Searchable Map Template

Derek Eder's Searchable Map Template is a free, open source tool that helps you create a searchable, filterable Google Map from a Fusion Table.

The template can create a Google Map pulling in data from any Fusion Table. It includes a number of features, including, an address search (with variable radius), geolocation (automatically center the map on the user's location), results count (using the Google's Fusion Tables API) and the ability to easily add additional search filters (checkboxes, sliders, etc).

Derek Eder's website includes a number of example maps created with the template. These include Derek's own maps, mainly centred on Chicago and lots of maps created by others with the template,

Monday, April 21, 2014

Route Planning & Risk Avoidance

Trip Risk is a neat route-planning map for Melbourne, Australia which displays the accident black spots along suggested routes. The map uses open sourced data on car crashes, from the State Government of Victoria, to not only suggest a driving route but also show you all the car crashes that have taken place along the route.

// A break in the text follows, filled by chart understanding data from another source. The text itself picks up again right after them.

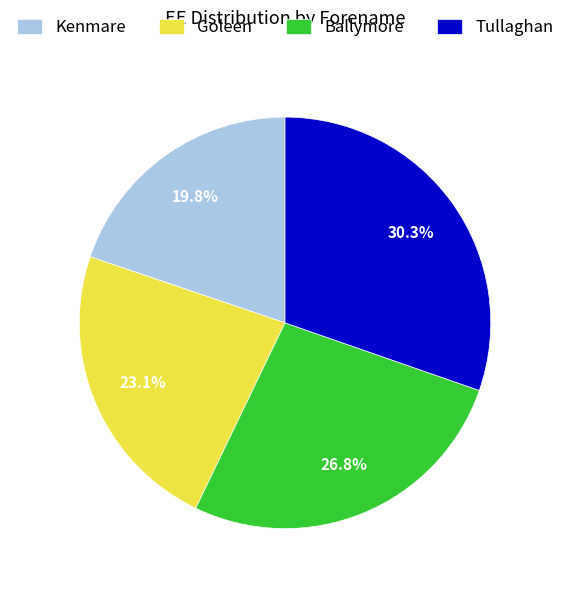

To the nearest percent, what is the average slice percentage?

25%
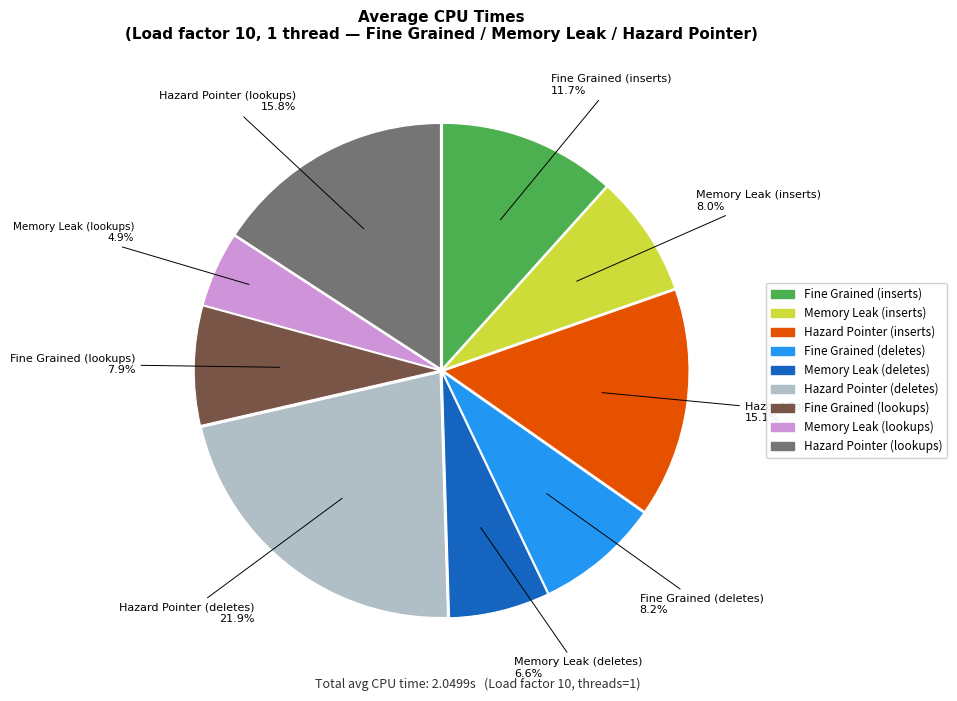

Which has a higher value, Hazard Pointer (lookups) or Hazard Pointer (inserts)?

Hazard Pointer (lookups)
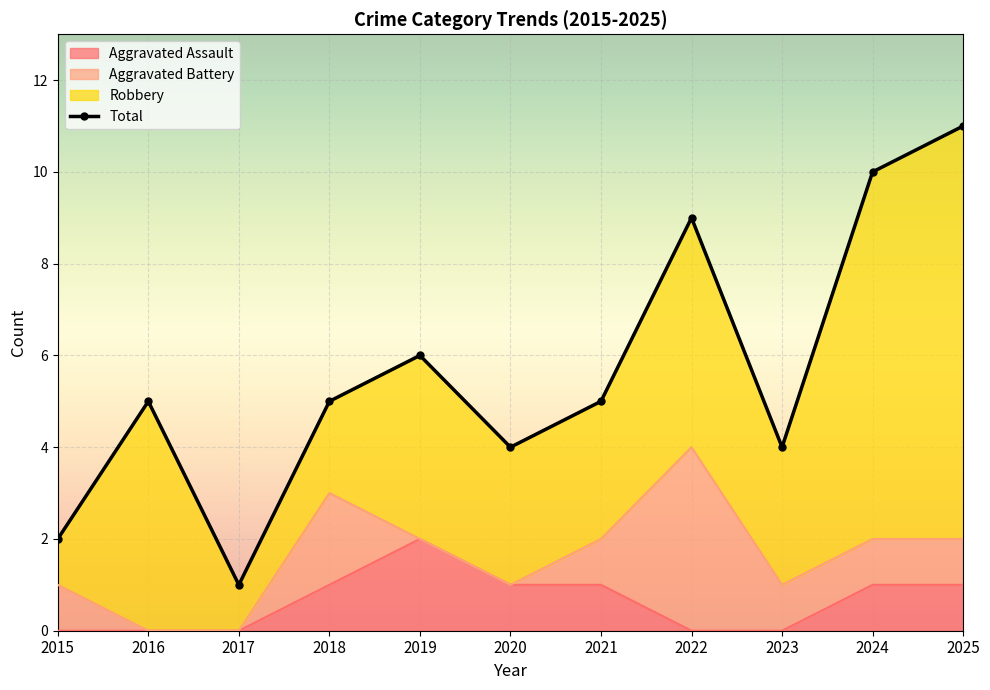

Is the value of Aggravated Assault at 2020 greater than the value of Total at 2015?

No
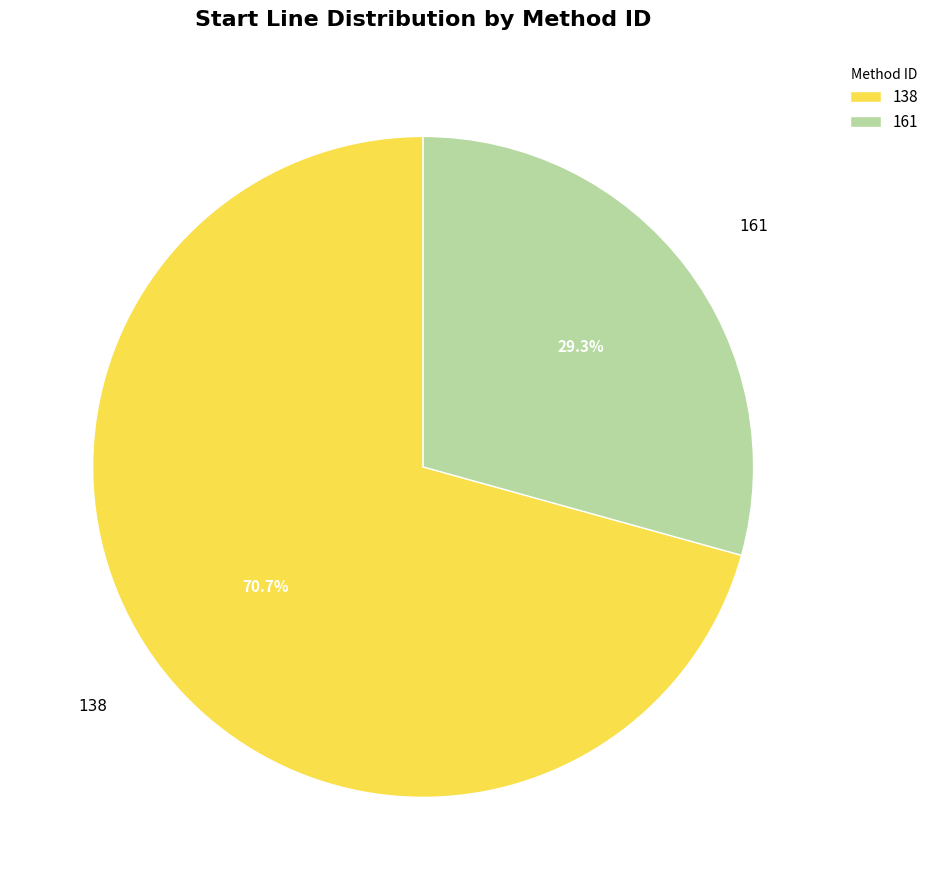

Which category has the biggest portion of the pie?

138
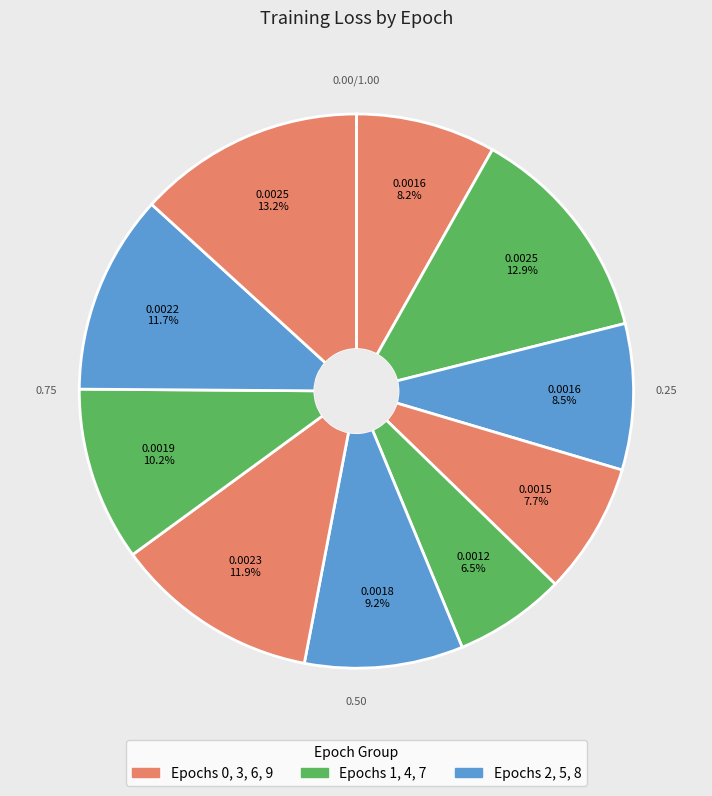

To the nearest percent, what is the average slice percentage?

10%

The crash markers along the suggested route are sized to represent the total number of crashes at each location. You can click on the crash markers to view the number of crashes at a location and the total number of people involved in crashes. A red dot signifies a crash that involved a fatality.

The results displayed on the map can be filtered by speed and by accident type.

Voronoi Heat Mapping

Biking from Place to Place is a neat visualization of Chicago's bike share network. The map uses a very clever Voronoi heat map technique which allows you to find out the number of bike trips from any bike station and view the most popular destinations from each station.

Select a bike station on the map and you can view a heat map showing the most popular destinations from that station. The map provides some interesting insights into the travel patterns of Divvy bike users. For example, if you select a bike station along Lake Michigan you quickly notice that most Divvy users borrow bikes here to cycle to other bike stations along the lake shore.

The heat map overlay uses a very clever Voronoi map technique which allows you to find the nearest bike station to any location. If you point to any location on the map the nearest bike station is automatically selected for you and the Voronoi heat map overlay also shows you the areas around the destination stations. This provides an insight into the likely final destinations of the bikes' users.